At Elm Street, when I was eighteen, the shower was the place
I acknowledged the bruises, at least to myself, and thought of what to say if
someone asked about them. It was the
place where I either tensed up when I heard him coming or screamed with
laughter in the midst of one of our silly love games, depending on his mood
that day. The shower door, instead of
me, caught his attention one day. He
shattered it to pieces. My nerves soon
came to resemble its jagged appearance. The
Elm Street apartment was the first place I started to shower in the dark. It was soothing. Sometimes I felt the need to hide- from him,
from myself, from everyone. The shower
at Elm Street was also the place I made the final decision of whether to have
an abortion or have my daughter. I was
young and frightened. Equally frightened
of raising a baby alone if he left us or of raising it with him if he stayed.
At the little house on Broadway, in my early twenties,
the shower was the place I cried bitter tears as I tried to change him and
barring that, to leave him, failing miserably at both. I was no better at leaving him than he was at
staying away. He would come begging. I
would take him back. I forgave him time and again, feeling like a
failure every time and taking the blame willingly. I knew I wasn’t good enough. I never held his attention, although he
always came back. I always made him
mad. Nothing I did was good enough to
satisfy him, steady him, stop the name calling, or prevent the jealous
rages. In the shower, I analyzed,
strategized, and tried desperately to understand how he could be so loving at
times and so brutal at others. What was wrong with him?
With the steady
beat of the warm water on my skin, in the dark, my face turned to the spray, I
hoped to find a way to still those hands that itched to push, to choke, to
smash, to destroy. I never stopped
hoping. I knew if I thought about it
long enough and hard enough, the answer would come to me. I could figure out how to make all the good
in him rise to the top like cream. My
love for him could do that. I could do
that. I could.
By Miller Avenue, when I was in my early thirties, the
shower had become my worrying place and the place to examine all the internal
injuries. By then the physical stuff had
petered out to just breaking something occasionally, but the hurtful words just
never stopped. So in the shower, I’d ask
myself questions.
Was he really only with me to get to
Cory? Was he? Or was it the other way around? Was he using her to get to me? Was he drinking again? Would he ever use again? What about the lost years? Was he still in love with a woman from his
past? Had he ever hit them? Did he call them by my pet names?
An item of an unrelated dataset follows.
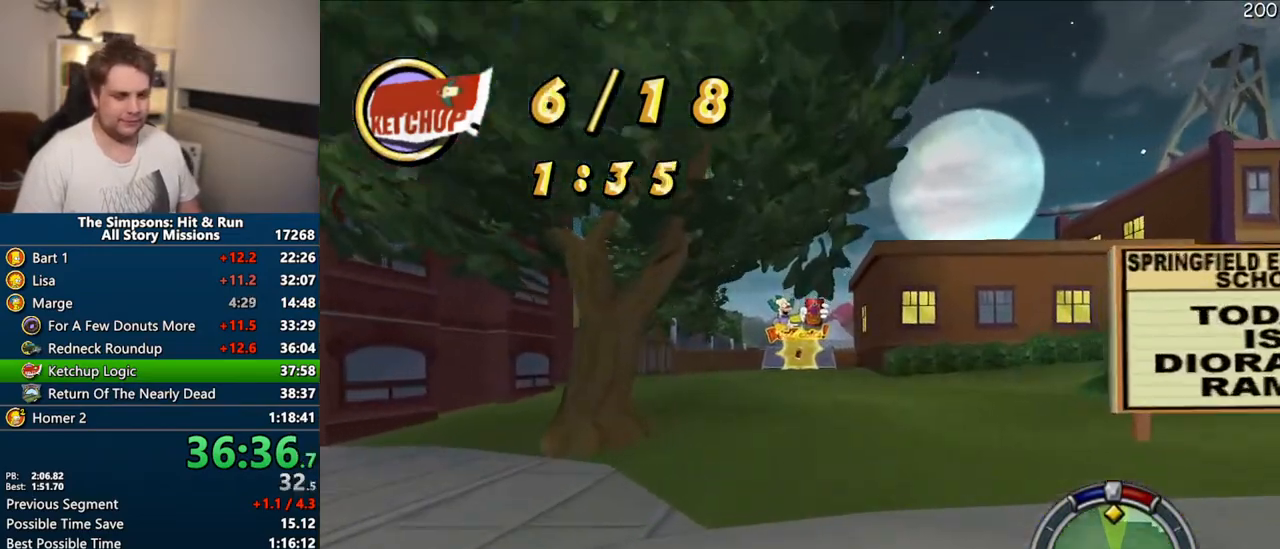
{"buttons": ["CROSS"], "left_stick": "center", "right_stick": "center", "events": [[150, "left_stick", "left"], [300, "left_stick", "center"]]}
He had me now, so why wasn’t he happy? Maybe I really was weak like he said. Weak. Stupid. Selfish.
Manipulative. Conniving. Lazy.
Materialistic. I tried them all
on for size. Depending on the day, I
might concede to one of his labels. It
must be true if he kept saying it.
In the shower at Miller, in the dark, with a towel up to
block the window (blinds weren’t enough, he was afraid someone might peek in
and look at what belonged to him), I stood with tears streaming down my
face. They were hot, so hot. He didn’t love me as much as I loved
him. I knew it and it burned.
If he did, he would change. Wouldn’t he?
After all, hadn’t I changed for him? And what had I become?